La Courtisane (Susan Lenox (her fall and rise)) – de Robert Z. Leonard – 1931
Greta Garbo et Clark Gable, deux immenses stars, deux monstres sacrés symboles de deux âges d’or d’Hollywood, que la MGM réunit pour l’unique fois de leur carrière. Sur le papier, ça fait rêver. A l’écran, ça ne fait pas vraiment des étincelles. Comme les deux personnages qui passent une grande partie du film à passer l’un à côté de l’autre, les deux stars, si glamours soient-elles, échouent à former l’un de ces couples mythiques qui font la grandeur d’Hollywood.
A quoi est-ce dû ? A l’incompatibilité de jeu entre ces deux monuments, représentant chacun une époque bien différente de l’autre ? Ou plutôt à la mise en scène tantôt très inspirée tantôt un peu lâche, pas aidée par un montage trop serré qui ne rend pas hommage à l’ampleur de la destinée humaine qui se joue. Comment résumer en moins d’une heure vingt des mois, voire des années de drame ? A l’impossible, nul n’est tenu, en tout cas par Leonard, cinéaste inégal.
Inégal, il l’est ici aussi, avec une seconde moitié trop relâchée pour être vraiment émouvante, et une premier parsemée de moments absolument magnifiques. Les premières minutes notamment, font partie de ce que Robert Z. Leonard a fait de plus beau, de plus audacieux, et de plus fort : la naissance et la jeunesse du personnage de Garbo, résumé par un enchaînement d’ombres portées sur un grand mur vide.
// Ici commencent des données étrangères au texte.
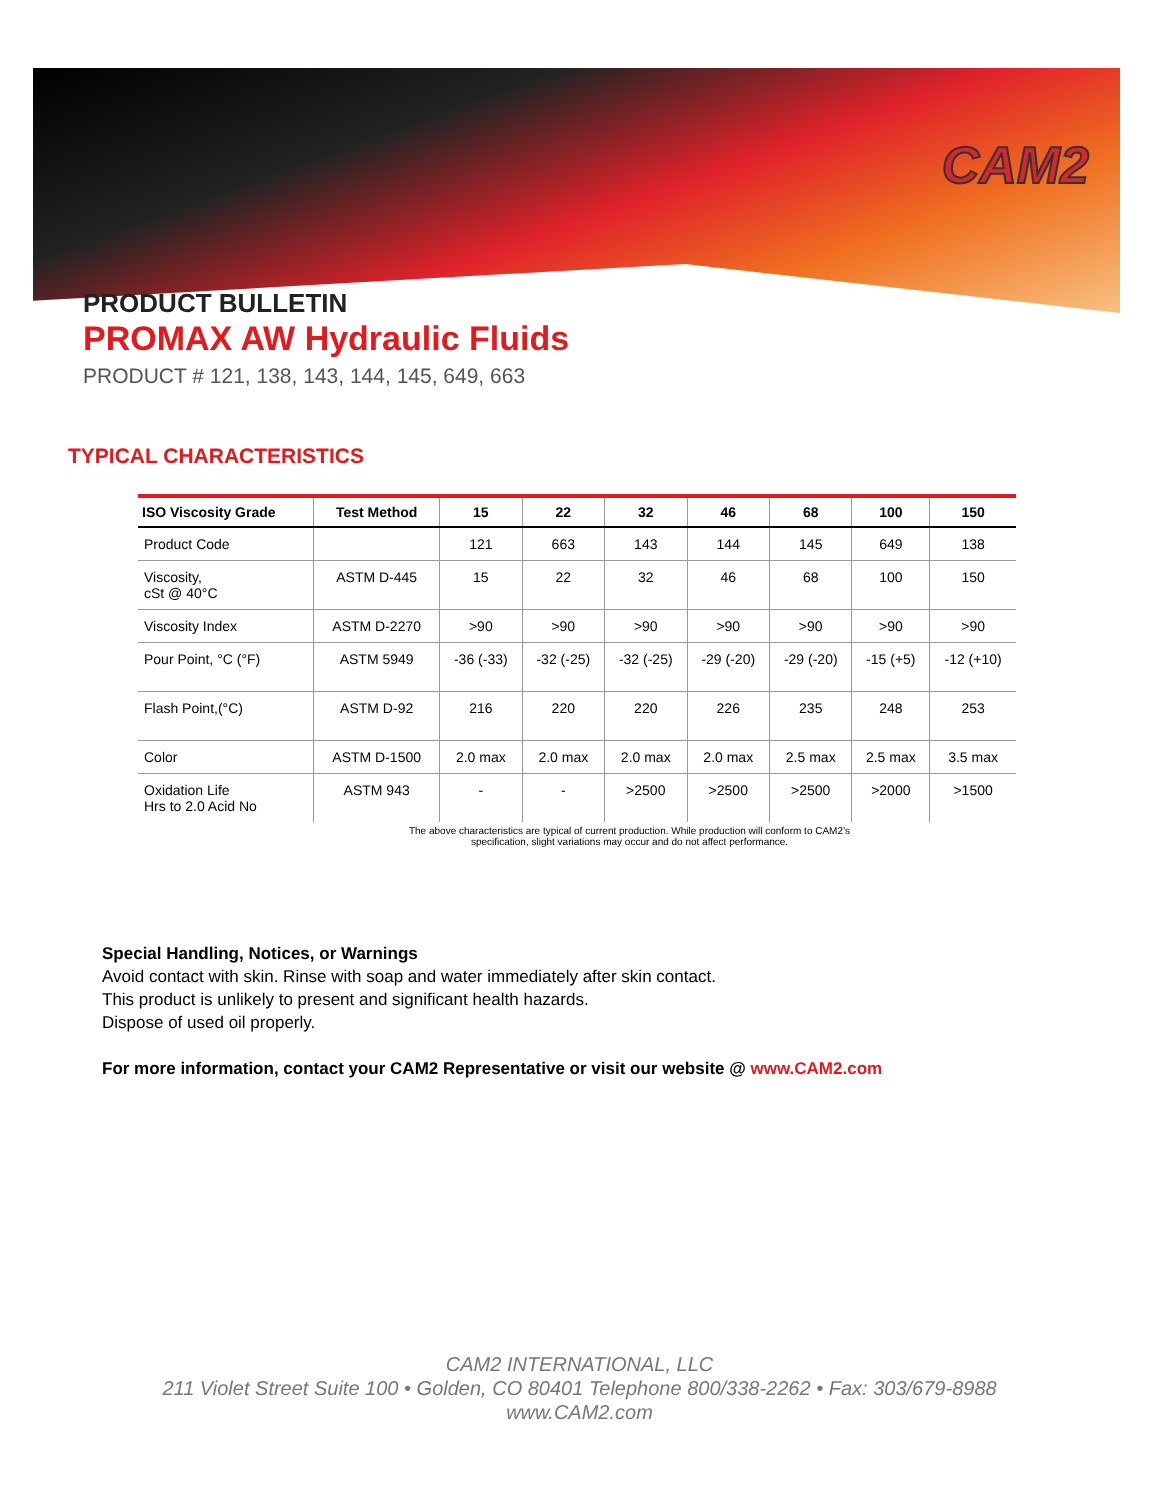CAM2
PRODUCT BULLETIN
PROMAX AW Hydraulic Fluids
PRODUCT # 121, 138, 143, 144, 145, 649, 663
TYPICAL CHARACTERISTICS
| ISO Viscosity Grade | Test Method | 15 | 22 | 32 | 46 | 68 | 100 | 150 |
| --- | --- | --- | --- | --- | --- | --- | --- | --- |
| Product Code | | 121 | 663 | 143 | 144 | 145 | 649 | 138 |
| Viscosity, cSt @ 40°C | ASTM D-445 | 15 | 22 | 32 | 46 | 68 | 100 | 150 |
| Viscosity Index | ASTM D-2270 | >90 | >90 | >90 | >90 | >90 | >90 | >90 |
| Pour Point, °C (°F) | ASTM 5949 | -36 (-33) | -32 (-25) | -32 (-25) | -29 (-20) | -29 (-20) | -15 (+5) | -12 (+10) |
| Flash Point,(°C) | ASTM D-92 | 216 | 220 | 220 | 226 | 235 | 248 | 253 |
| Color | ASTM D-1500 | 2.0 max | 2.0 max | 2.0 max | 2.0 max | 2.5 max | 2.5 max | 3.5 max |
| Oxidation Life Hrs to 2.0 Acid No | ASTM 943 | - | - | >2500 | >2500 | >2500 | >2000 | >1500 |
The above characteristics are typical of current production. While production will conform to CAM2’s
specification, slight variations may occur and do not affect performance.
Special Handling, Notices, or Warnings
Avoid contact with skin. Rinse with soap and water immediately after skin contact.
This product is unlikely to present and significant health hazards.
Dispose of used oil properly.
For more information, contact your CAM2 Representative or visit our website @ www.CAM2.com
CAM2 INTERNATIONAL, LLC
211 Violet Street Suite 100 • Golden, CO 80401 Telephone 800/338-2262 • Fax: 303/679-8988
www.CAM2.com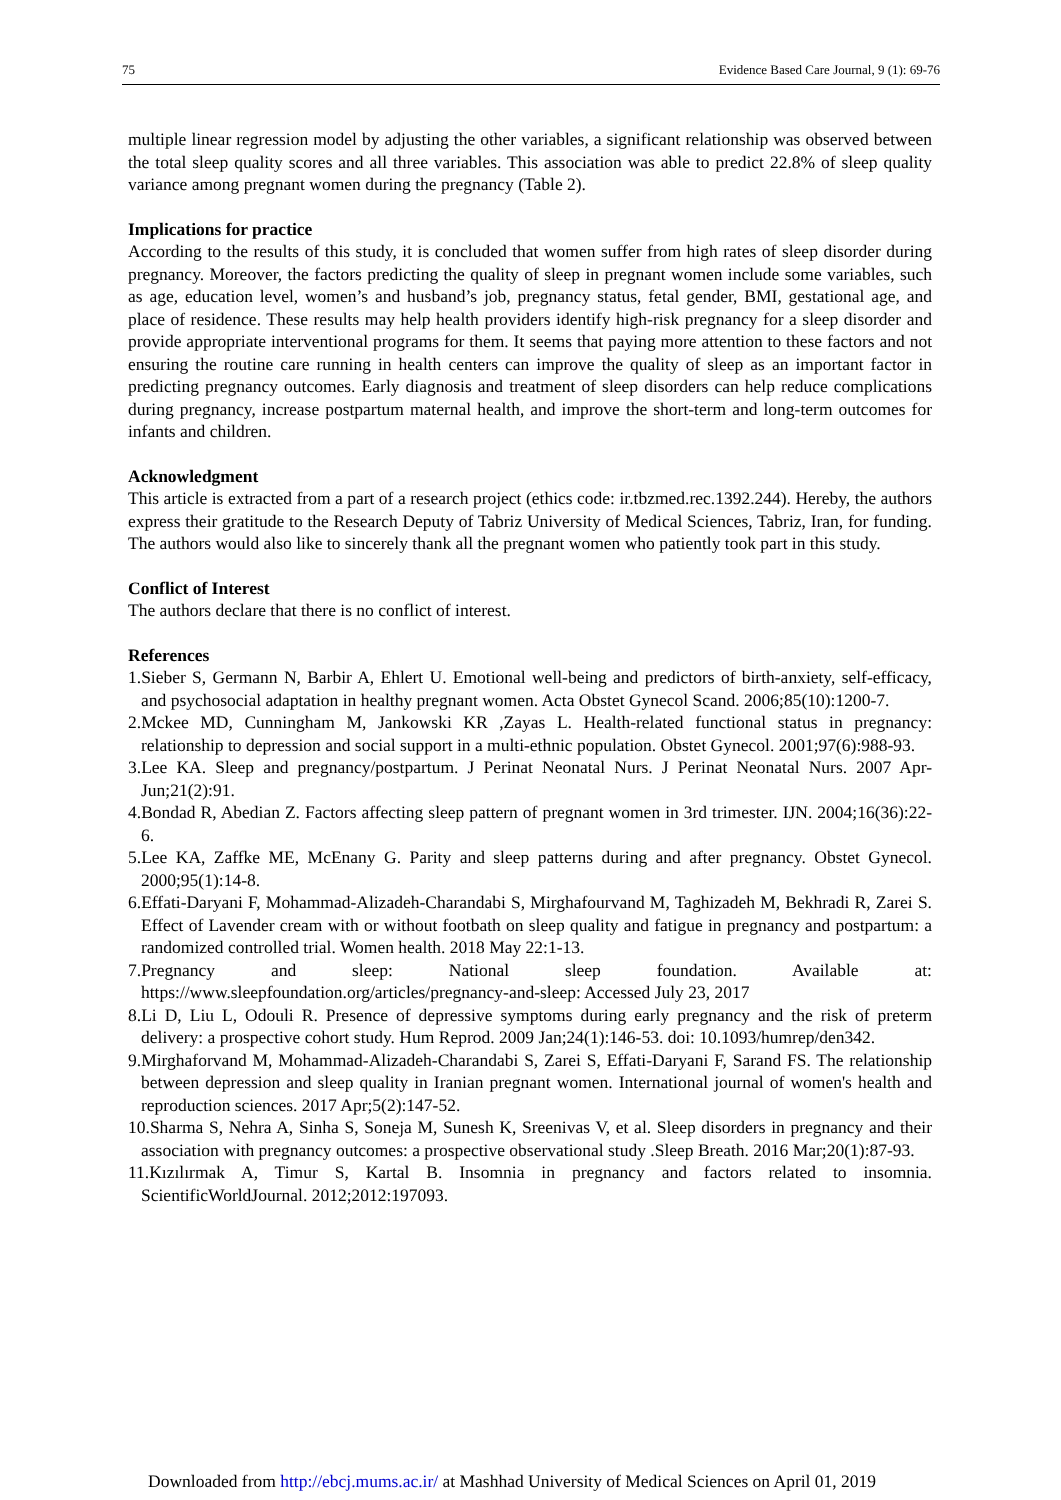75 Evidence Based Care Journal, 9 (1): 69-76
multiple linear regression model by adjusting the other variables, a significant relationship was observed between the total sleep quality scores and all three variables. This association was able to predict 22.8% of sleep quality variance among pregnant women during the pregnancy (Table 2).
Implications for practice
According to the results of this study, it is concluded that women suffer from high rates of sleep disorder during pregnancy. Moreover, the factors predicting the quality of sleep in pregnant women include some variables, such as age, education level, women’s and husband’s job, pregnancy status, fetal gender, BMI, gestational age, and place of residence. These results may help health providers identify high-risk pregnancy for a sleep disorder and provide appropriate interventional programs for them. It seems that paying more attention to these factors and not ensuring the routine care running in health centers can improve the quality of sleep as an important factor in predicting pregnancy outcomes. Early diagnosis and treatment of sleep disorders can help reduce complications during pregnancy, increase postpartum maternal health, and improve the short-term and long-term outcomes for infants and children.
Acknowledgment
This article is extracted from a part of a research project (ethics code: ir.tbzmed.rec.1392.244). Hereby, the authors express their gratitude to the Research Deputy of Tabriz University of Medical Sciences, Tabriz, Iran, for funding. The authors would also like to sincerely thank all the pregnant women who patiently took part in this study.
Conflict of Interest
The authors declare that there is no conflict of interest.
References
1.Sieber S, Germann N, Barbir A, Ehlert U. Emotional well-being and predictors of birth-anxiety, self-efficacy, and psychosocial adaptation in healthy pregnant women. Acta Obstet Gynecol Scand. 2006;85(10):1200-7.
2.Mckee MD, Cunningham M, Jankowski KR ,Zayas L. Health-related functional status in pregnancy: relationship to depression and social support in a multi-ethnic population. Obstet Gynecol. 2001;97(6):988-93.
3.Lee KA. Sleep and pregnancy/postpartum. J Perinat Neonatal Nurs. J Perinat Neonatal Nurs. 2007 Apr-Jun;21(2):91.
4.Bondad R, Abedian Z. Factors affecting sleep pattern of pregnant women in 3rd trimester. IJN. 2004;16(36):22-6.
5.Lee KA, Zaffke ME, McEnany G. Parity and sleep patterns during and after pregnancy. Obstet Gynecol. 2000;95(1):14-8.
6.Effati-Daryani F, Mohammad-Alizadeh-Charandabi S, Mirghafourvand M, Taghizadeh M, Bekhradi R, Zarei S. Effect of Lavender cream with or without footbath on sleep quality and fatigue in pregnancy and postpartum: a randomized controlled trial. Women health. 2018 May 22:1-13.
7.Pregnancy and sleep: National sleep foundation. Available at: https://www.sleepfoundation.org/articles/pregnancy-and-sleep: Accessed July 23, 2017
8.Li D, Liu L, Odouli R. Presence of depressive symptoms during early pregnancy and the risk of preterm delivery: a prospective cohort study. Hum Reprod. 2009 Jan;24(1):146-53. doi: 10.1093/humrep/den342.
9.Mirghaforvand M, Mohammad-Alizadeh-Charandabi S, Zarei S, Effati-Daryani F, Sarand FS. The relationship between depression and sleep quality in Iranian pregnant women. International journal of women's health and reproduction sciences. 2017 Apr;5(2):147-52.
10.Sharma S, Nehra A, Sinha S, Soneja M, Sunesh K, Sreenivas V, et al. Sleep disorders in pregnancy and their association with pregnancy outcomes: a prospective observational study .Sleep Breath. 2016 Mar;20(1):87-93.
11.Kızılırmak A, Timur S, Kartal B. Insomnia in pregnancy and factors related to insomnia. ScientificWorldJournal. 2012;2012:197093.
Downloaded from http://ebcj.mums.ac.ir/ at Mashhad University of Medical Sciences on April 01, 2019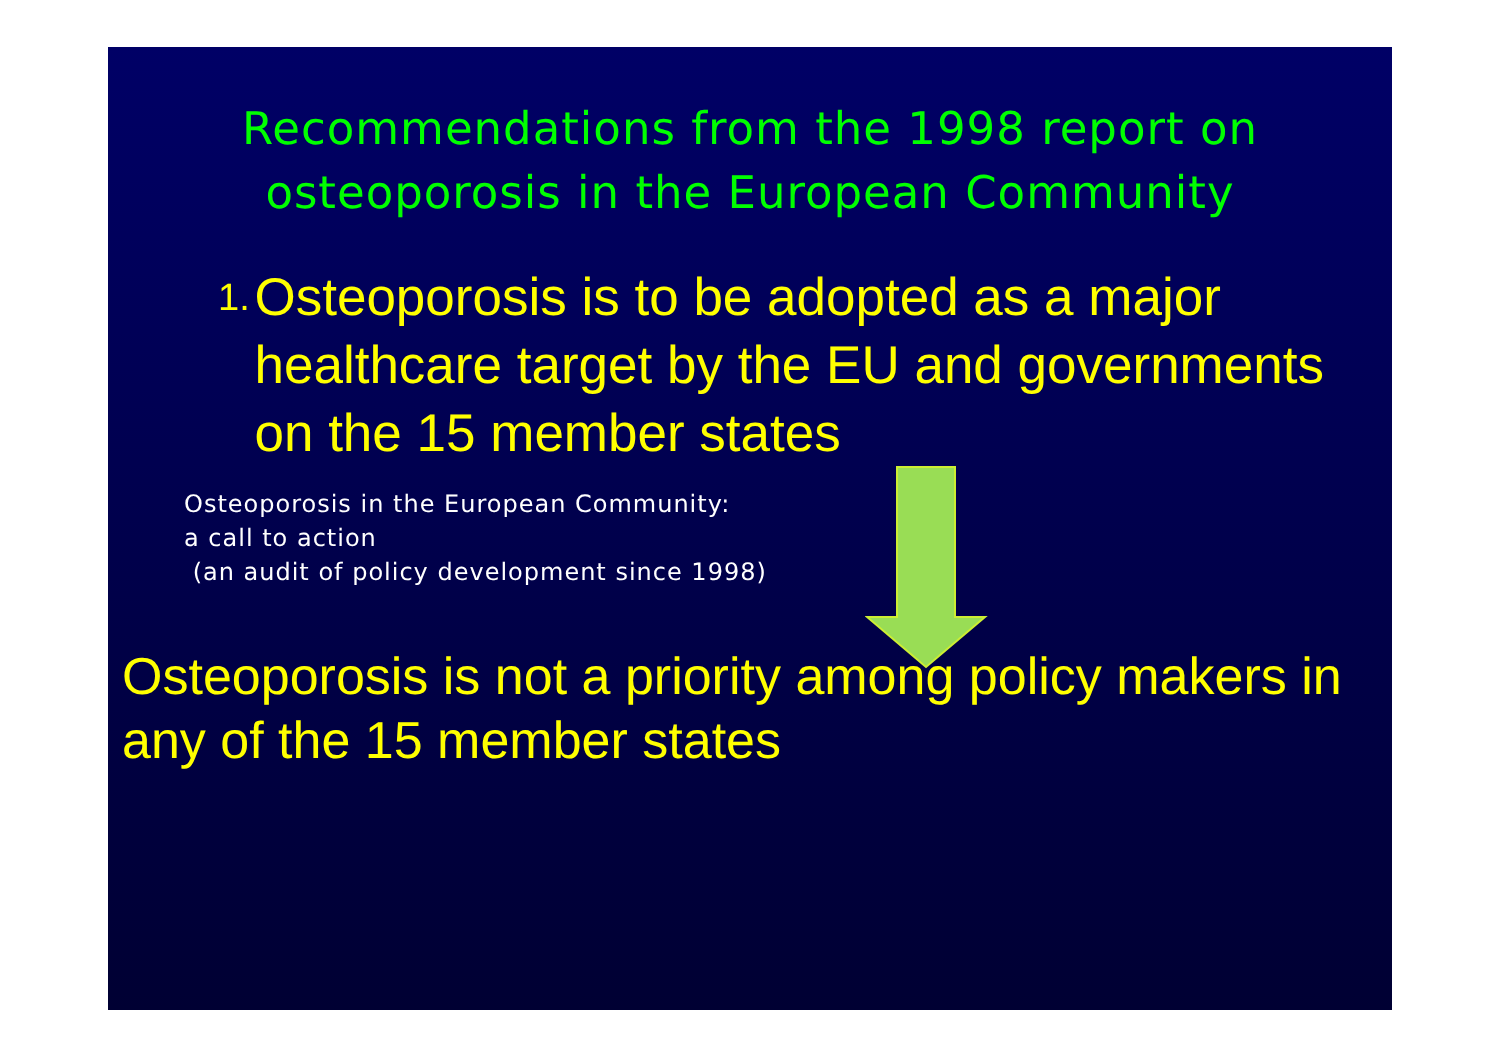Recommendations from the 1998 report on osteoporosis in the European Community
1. Osteoporosis is to be adopted as a major healthcare target by the EU and governments on the 15 member states
Osteoporosis in the European Community:
a call to action
(an audit of policy development since 1998)
Osteoporosis is not a priority among policy makers in any of the 15 member states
Du grand art, pour une séance superbe qui se termine par l’ombre du profil très reconnaissable de la Divine.
Promise à un mariage dont elle ne veut pas (avec Alan Hale), la jeune s’enfuit et se réfugie chez Clark Gable, qui la prend sous son aile avant de tomber amoureux. Mais le destin s’en mêle, et sépare les deux amants, qui s’enfoncent l’un et l’autre très profondément dans une spirale d’incompréhension et de rancœurs. Un peu trop d’ailleurs : Garbo passe son temps à tenter de reconquérir ce crétin de Gable trop fier, trop aveugle, trop con pour faire simple, pour simplement essayer de l’écouter.
Garbo est superbe dans ce film, tourné la même année que Mata-Hari ou le très beau L’Inspiratrice. Parfaite, et toute en nuances, face à un Clark Gable très charismatique mais qui pour le coup, en manque singulièrement (de nuances).